Iran's government has again started restricting mobile internet access in several provinces ahead of calls for demonstrations on social media, Reuters reported citing an Iranian news agency. Reuters news agency put the death toll at about 1,500, based on information from unnamed interior ministry officials.
About 1,500 people were killed during less than two weeks of unrest that started on November 15, three Iranian interior ministry officials told Reuters, according to a report published on Monday.
Although it has been estimated that hundreds of people were killed in the protests, the Iran government has refused to give out an official number.
A man holds a smartphone connected to a Wifi network without internet access, at an office in the Iranian capital Tehran, November 17, 2019.
The unrest soon took a broader anti-establishment turn and authorities responded with a crackdown.
Tabriz NW #Iran - a convoy of security forces marches through the streets as the #Iranian regime prepares for the #IranProtests and commemorative ceremonies for the protesters killed called by their families for December 26.
November's protests have been sparked by a midnight improve within the value of gasoline and shortly unfold to greater than 100 Iranian cities and cities, together with communities thought-about the spine of help for the ruling elite.
Last month, Iran imposed near total internet blackouts for one week in a bid to control the protests that had erupted against a sudden and sharp fuel price hike.
NetBlocks, a website that monitors global internet outages, also reported the disruptions, tweeting that there had been "evidence of mobile internet disruption in parts of #Iran" since 6:30 am (0300 GMT).

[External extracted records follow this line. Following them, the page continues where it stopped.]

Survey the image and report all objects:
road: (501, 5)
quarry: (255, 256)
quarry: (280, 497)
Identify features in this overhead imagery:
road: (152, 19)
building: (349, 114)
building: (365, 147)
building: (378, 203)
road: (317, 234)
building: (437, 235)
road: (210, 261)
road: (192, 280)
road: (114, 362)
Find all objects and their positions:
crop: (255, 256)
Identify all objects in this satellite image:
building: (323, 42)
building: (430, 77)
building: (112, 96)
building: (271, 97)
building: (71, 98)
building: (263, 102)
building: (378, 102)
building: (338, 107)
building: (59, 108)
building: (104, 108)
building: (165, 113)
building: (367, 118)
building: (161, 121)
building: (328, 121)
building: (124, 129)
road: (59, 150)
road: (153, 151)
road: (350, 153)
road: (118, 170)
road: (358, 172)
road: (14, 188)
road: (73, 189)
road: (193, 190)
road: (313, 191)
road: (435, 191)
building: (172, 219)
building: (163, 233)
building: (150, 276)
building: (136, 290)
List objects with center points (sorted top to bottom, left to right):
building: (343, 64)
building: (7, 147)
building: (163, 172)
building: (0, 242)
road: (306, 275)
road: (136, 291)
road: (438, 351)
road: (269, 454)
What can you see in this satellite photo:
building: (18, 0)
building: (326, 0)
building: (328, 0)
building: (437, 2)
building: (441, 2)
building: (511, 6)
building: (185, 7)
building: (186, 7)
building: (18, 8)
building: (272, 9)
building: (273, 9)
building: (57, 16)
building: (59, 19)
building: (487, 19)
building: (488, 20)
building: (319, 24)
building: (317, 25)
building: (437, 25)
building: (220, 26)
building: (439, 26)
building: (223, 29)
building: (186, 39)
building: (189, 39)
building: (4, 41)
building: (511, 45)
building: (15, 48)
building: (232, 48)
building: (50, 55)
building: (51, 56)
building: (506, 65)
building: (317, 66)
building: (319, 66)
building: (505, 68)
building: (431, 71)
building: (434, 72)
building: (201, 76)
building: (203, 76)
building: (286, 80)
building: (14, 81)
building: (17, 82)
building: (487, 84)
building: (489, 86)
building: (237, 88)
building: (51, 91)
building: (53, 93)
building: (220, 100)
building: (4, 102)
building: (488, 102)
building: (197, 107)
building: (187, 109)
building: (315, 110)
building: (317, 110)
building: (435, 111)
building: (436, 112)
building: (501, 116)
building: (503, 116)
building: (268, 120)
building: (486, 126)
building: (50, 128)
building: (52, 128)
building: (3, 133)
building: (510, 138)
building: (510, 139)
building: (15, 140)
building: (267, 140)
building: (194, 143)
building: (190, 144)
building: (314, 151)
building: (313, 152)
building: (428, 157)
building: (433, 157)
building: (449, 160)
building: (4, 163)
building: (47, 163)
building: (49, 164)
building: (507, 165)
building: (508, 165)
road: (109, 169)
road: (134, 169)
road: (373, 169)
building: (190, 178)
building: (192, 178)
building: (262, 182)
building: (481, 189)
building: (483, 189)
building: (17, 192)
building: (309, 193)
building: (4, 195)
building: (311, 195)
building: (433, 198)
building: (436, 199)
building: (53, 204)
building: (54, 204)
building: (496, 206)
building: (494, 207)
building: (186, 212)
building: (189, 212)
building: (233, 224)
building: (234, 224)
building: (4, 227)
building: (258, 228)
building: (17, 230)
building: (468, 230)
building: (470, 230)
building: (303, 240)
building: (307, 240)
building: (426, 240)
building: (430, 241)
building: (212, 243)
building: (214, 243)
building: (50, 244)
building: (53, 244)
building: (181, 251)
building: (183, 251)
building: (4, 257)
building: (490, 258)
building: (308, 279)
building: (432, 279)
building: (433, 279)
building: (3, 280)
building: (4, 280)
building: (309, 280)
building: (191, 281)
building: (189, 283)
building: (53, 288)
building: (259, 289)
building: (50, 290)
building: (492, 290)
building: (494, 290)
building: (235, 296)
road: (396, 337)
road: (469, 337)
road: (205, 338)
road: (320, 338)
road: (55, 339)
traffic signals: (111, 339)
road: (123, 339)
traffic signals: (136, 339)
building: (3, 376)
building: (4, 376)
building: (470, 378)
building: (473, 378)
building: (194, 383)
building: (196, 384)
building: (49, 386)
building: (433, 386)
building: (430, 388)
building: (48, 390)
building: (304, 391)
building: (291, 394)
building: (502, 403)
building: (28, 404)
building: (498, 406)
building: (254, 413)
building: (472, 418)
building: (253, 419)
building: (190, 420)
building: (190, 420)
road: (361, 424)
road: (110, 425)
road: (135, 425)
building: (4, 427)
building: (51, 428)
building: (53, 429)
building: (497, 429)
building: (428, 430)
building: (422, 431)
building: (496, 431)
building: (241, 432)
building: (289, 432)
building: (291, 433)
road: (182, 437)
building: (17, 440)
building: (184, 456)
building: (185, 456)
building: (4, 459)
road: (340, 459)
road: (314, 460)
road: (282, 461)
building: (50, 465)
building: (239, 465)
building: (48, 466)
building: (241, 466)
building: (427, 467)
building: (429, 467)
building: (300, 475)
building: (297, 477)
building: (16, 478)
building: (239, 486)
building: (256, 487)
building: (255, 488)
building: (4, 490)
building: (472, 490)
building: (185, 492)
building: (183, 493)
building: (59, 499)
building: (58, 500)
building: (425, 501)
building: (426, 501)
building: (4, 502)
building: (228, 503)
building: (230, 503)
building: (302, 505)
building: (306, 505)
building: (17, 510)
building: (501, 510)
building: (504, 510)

It said the shutdown was ordered by "security authorities" and covered the Alborz, Kurdestan and Zanjan provinces in central and western Iran and Fars in the south.
"This restriction on internet access exclusively includes global traffic of mobile phone lines", a source from the Communications and Information Technology ministry told ILNA.
Internet blockage observatory NetBlocks said on Twitter that there was evidence of internet disruption in parts of the country.
The shutdown appeared to be spreading. "No such order has been issued by the judiciary or other relevant authorities. Fake news is working", Jamal Hadian said in a Twitter post.
These were the details of the news Iran blocks internet ahead of possible new protests for this day. Authorities cited concerns that the ceremony could create unrest.
State media, meanwhile, said intelligence ministry agents had seized a cache of 126 mostly US-made guns smuggled to the central city of Isfahan from overseas. "Most of the weapons carry United States of America badges and are American-made", it added.
The Internet blockade made it hard for protesters to publish videos on social networks to generate support and also to obtain reliable reports on the extent of the disturbances. Iran's economy has taken a big hit since the United States unilaterally withdrew past year from the 2015 nuclear deal between Iran and world powers; renewed US sanctions have hurt Iranian officials and regular citizens.
Iran has blamed "thugs" linked to exiles and foreign foes - the United States, Israel and Saudi Arabia - for stirring up unrest through social media.